**Отрывок**.
Прежде чем переходить к анализу цитаты – самое общее замечание. Ученые считают себя такими умными, что не замечают того, что известно всему остальному народу, неученому. Это кратко выразить можно следующим образом: весь народ знает, что «кошка знает, чье мясо съела», а ученым никак не доходит эта простая истина. Они ее просто не воспринимают, обходят стороной в своих интерпретациях. Для них кошка – запрограммированная машина, не больше. Поэтому все ученые, изучавшие когда–либо людей, никак не хотят принимать во внимание жизнь животных. Никогда и нигде, никто из ученых не удосужился спуститься со своих «небес высшего разума» и сравнить себя во всех аспектах борьбы за существование с животным миром. Поэтому ученым не приходит даже в голову мысль, что некоторые поступки животных настолько интеллектуальны, что дадут сто очков вперед ученым, изучающим самих себя. В своей книге я подробно рассматриваю эти аспекты, они занимают много места, и приводить их вновь в этой статье – места не хватит. Мало того, что эти ученые недостойно игнорируют разум животных, они также поверхностно и недопустимо свысока относятся к так называемым первобытным людям, которых и сегодня предостаточно в мире. Никому из ученых в голову не приходит, что некоторым народам просто–напросто не нужно изобретать колесо, так как оно бессмысленно в их жизни. Никому не приходит в голову, что фундамент в тундре – это сложнейшее инженерное сооружение, которое невозможно построить без объема знаний 20 века. Никому не приходит в голову, что в ряде мест на земном шаре не обойтись без кочевки, а к каждой юрте, перемещаемой с места на место 60 раз в году, не подведешь канализацию. Вместо этого народы просто считают «отсталыми», то есть, попросту дураками.
Когда я отказался от этого пренебрежительного отношения к животным и первобытным людям, мне стало многое понятно, в том числе и истоки тотема и табу, на которых голову сломали несколько поколений ученых, да так ничего и не разрешили, только большую путаницу внесли в этот вопрос. Вторым подспорьем в моей работе стало понятие «новой хронологии», выдвинутое Ньютоном и продолженное в основном русскими учеными. Мир не мог быть, и не был столь древним, как принято сегодня изучать в школе. Человек знает о себе не более 500 – 1000 лет. Все остальное – выдумки, компиляция, по большей части – преступные.
Надо ли мне критиковать то, что «люди сидели на деревьях, иначе им было несдобровать среди хищников»? Ведь это настолько по–детски, что даже не смешно, а грустно. У меня получилось, что первобытные люди теснились среди горных районов около теплых морей, а в лесах жили самые отсталые по тому времени. А отсталость, в свою очередь, была оттого, что лесные люди мало общались по сравнению со скученными племенами. И с какой стати Энгельс в эту стадию привнес «членораздельную речь»? Зачем она была нужна в этой стадии? 60–70 определенных, значащих звуков и у высших обезьян есть, и им их вполне хватает. Ведь «членораздельная речь» не нужна в такой стадии. Что объяснять «членораздельной речью» друг к другу? Где орехи крупнее и слаще, что ли? И объяснений в любви еще не было, поступали проще: кто кого сгребет, тот того и е… Членораздельная речь появилась, по–моему, тогда, когда началась торговля, обмен, но они же у Энгельса вообще «появились» в самом конце варварства, на рубеже цивилизации. А начало средней ступени с «рыбной пищи»? Притом обязательно в совокупности с огнем. Правда, при Энгельсе не было еще по всему миру японских ресторанов, где едят и нахваливают сырую рыбу, но и сам ведь мог догадаться, что сушеная, холодно копченая и вяленая рыба – сырая. Ее–то и сам, поди, ел? И как это так, из «орудий труда» на «второй стадии дикости» имеют только дубину, а уже давно, с «первого этапа», «разговаривают»? О чем, спрашивается? И почему во второй стадии возникло людоедство, а не в первой? Разве для этого надо уже было уметь разговаривать?

**Что сделать**.
(A) Процитируйте ту часть отрывка, которая начинается со слов «Когда я отказался» и заканчивается словами «части – преступные.».
(B) Кем, согласно отрывку, было выдвинуто понятие «новой хронологии» и кто его продолжил?

**Записи**.
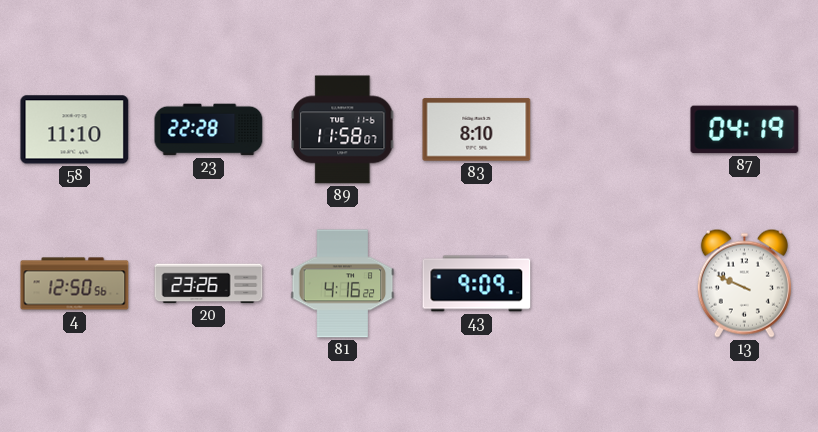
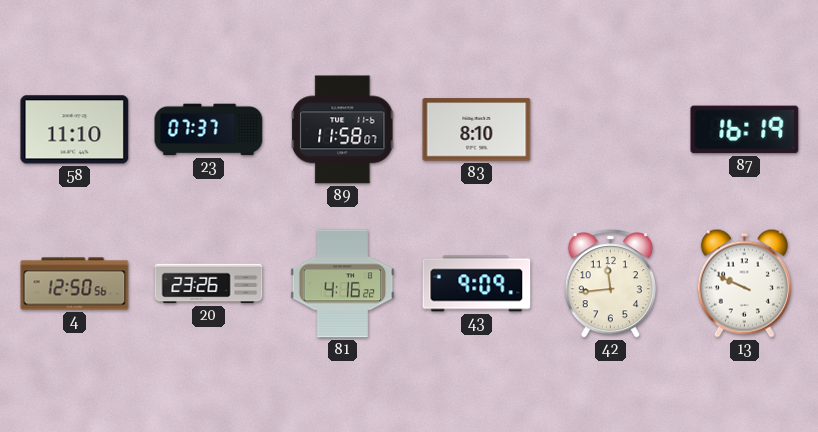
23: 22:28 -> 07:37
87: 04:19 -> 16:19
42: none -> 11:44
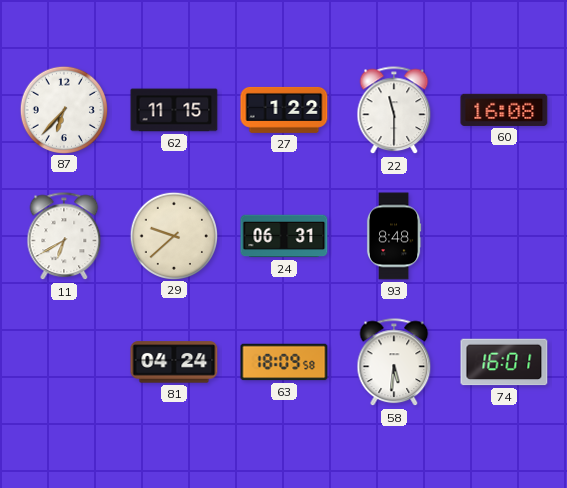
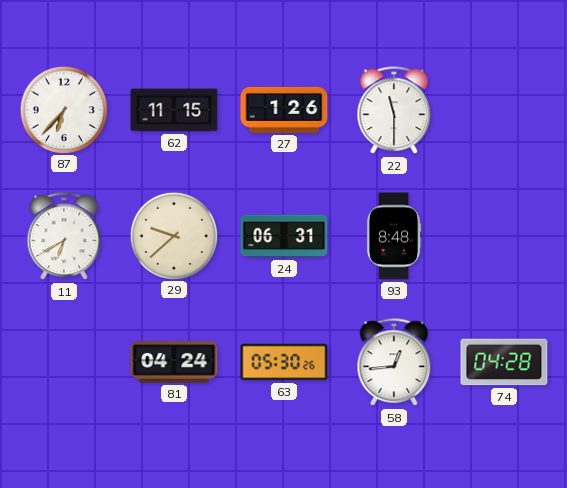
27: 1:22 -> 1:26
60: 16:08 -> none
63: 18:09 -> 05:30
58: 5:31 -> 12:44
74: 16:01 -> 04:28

**Ответы**.
(A)
Когда я отказался от этого пренебрежительного отношения к животным и первобытным людям, мне стало многое понятно, в том числе и истоки тотема и табу, на которых голову сломали несколько поколений ученых, да так ничего и не разрешили, только большую путаницу внесли в этот вопрос. Вторым подспорьем в моей работе стало понятие «новой хронологии», выдвинутое Ньютоном и продолженное в основном русскими учеными. Мир не мог быть, и не был столь древним, как принято сегодня изучать в школе. Человек знает о себе не более 500 – 1000 лет. Все остальное – выдумки, компиляция, по большей части – преступные.

(B) Понятие выдвинул Ньютон, а продолжили в основном русские ученые.